Anwalt: Peschorns Aussagen fast strafbar

Der Anwalt des 76-jährigen Aufsichtssratsvorsitzenden Josef Giefing hat sich am Mittwoch erstmals zur Causa Commerzialbank zu Wort gemeldet. Die Aufsichtsräte wehren sich vehement gegen den Vorwurf des Präsidenten der Finanzprokuratur, Wolfgang Peschorn, in kriminelle Machenschaften verstrickt zu sein.

Peschorn hatte – als Anwalt der Republik – mehrfach erklärt, er sehe für Amtshaftungsklagen in Sachen Mattersburg keine Basis. Das sei eine Verantwortung, die die Organe der Bank treffe und natürlich den Bankprüfer. „Also die Geschäftsleitung, den Aufsichtsrat, denen hätte das auffallen müssen, was hier passiert. Das ist ihnen wahrscheinlich auch aufgefallen und sie haben hier kriminelle Energie in jahrelange Bilanzfälschungen, so wie es momentan ausschaut, hineingesteckt. Also dort liegt die rechtswidrige und schuldhafte Handlung“, so Peschorn am Dienstag im ORF-Radio – mehr dazu in Commerzialbank: Republik rechnet mit langwierigen Verfahren.

„Peschorn hat keine Anhaltspunkte“

Der Krensdorfer Landwirt Giefing wird vom Wiener Rechtsanwalt Oliver Scherbaum vertreten. „Äußerst befremdlich“ befand es Scherbaum, Anwalt des Aufsichtsratsvorsitzenden Josef Giefing, im Ö1-Interview am Mittwoch, wenn sich der Präsident der Finanzprokurator „zu derart emotionalen Äußerungen hinreißen lässt, ohne auch nur einen Anhaltspunkt für derartige Äußerungen zu haben“. Er gehe davon aus, dass Peschorn keine Anhaltspunkte hat, sagte der Anwalt Ö1-Morgenjournal. „Jedenfalls wenn er solche hat, dürften sie falsch sein, weil der Aufsichtsrat – und da spreche insbesondere auch von meinem Mandanten – keine Kenntnis von irgendwelchen malversiven Vorgängen oder sonstigen kriminellen Machenschaften gehabt hat, die jetzt hier in den Raum gestellt werden von Doktor Peschorn und ich halte das für wirklich befremdlich, wenn man sich zu derartigen Äußerungen, die fast schon selbst strafrechtliche Relevanz haben können, hinreißen lässt“, so Scherbaum.

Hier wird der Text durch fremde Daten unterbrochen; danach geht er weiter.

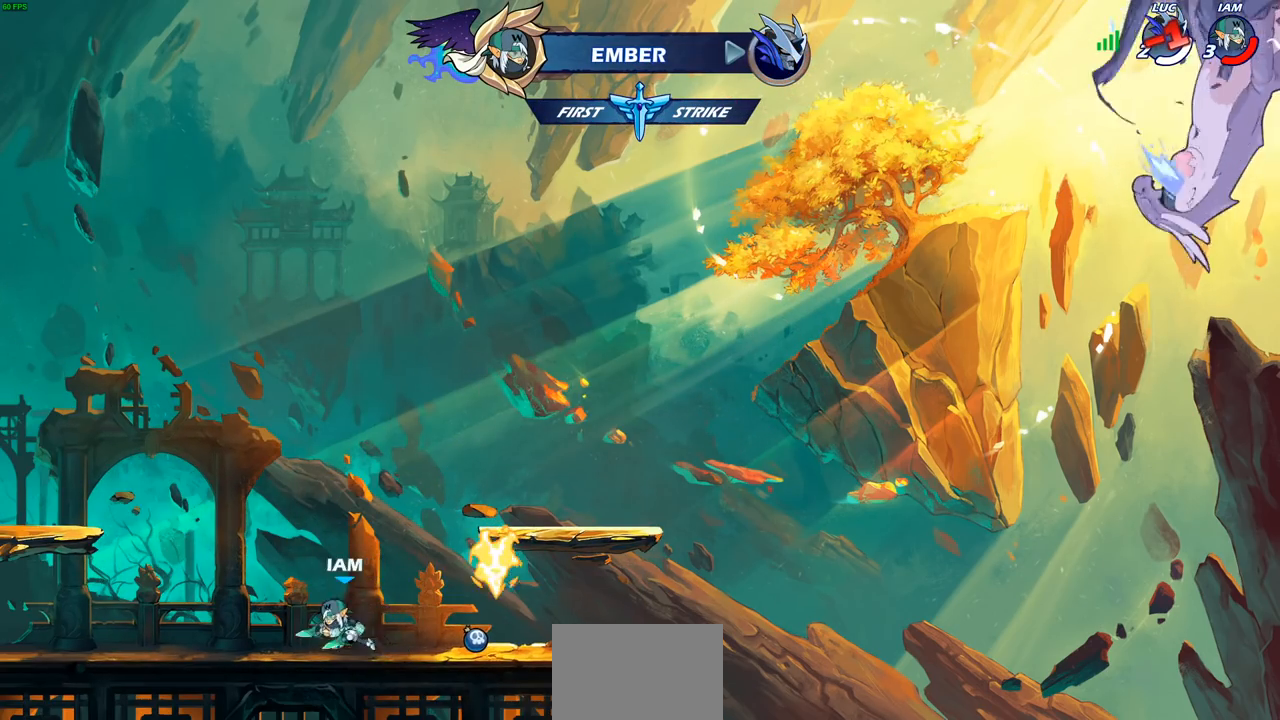
{"buttons": ["L1"], "left_stick": "center", "right_stick": "center", "events": []}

"Kann nicht immer das operative Geschäft beobachten

Es gebe keine Anhaltspunkte dafür, dass sein Mandat von den Bankproblemen gewusst habe, so der Anwalt des Commerzialbank-Aufsichtsratsvorsitzenden im Ö1-Interview mit Bernt Koschuh. „Natürlich kann ein Aufsichtsrat nicht immer das operative Geschäft beobachten, wenn er nicht richtig oder vollständig informiert wird oder sich aber auch zurecht auf Experten wie Wirtschaftsprüfer oder Finanzmarktaufsicht verlässt. Dann ist das natürlich etwas, wo man durchaus auch den Aufsichtsrat nicht in die Pflicht nehmen kann“, so Scherbaum.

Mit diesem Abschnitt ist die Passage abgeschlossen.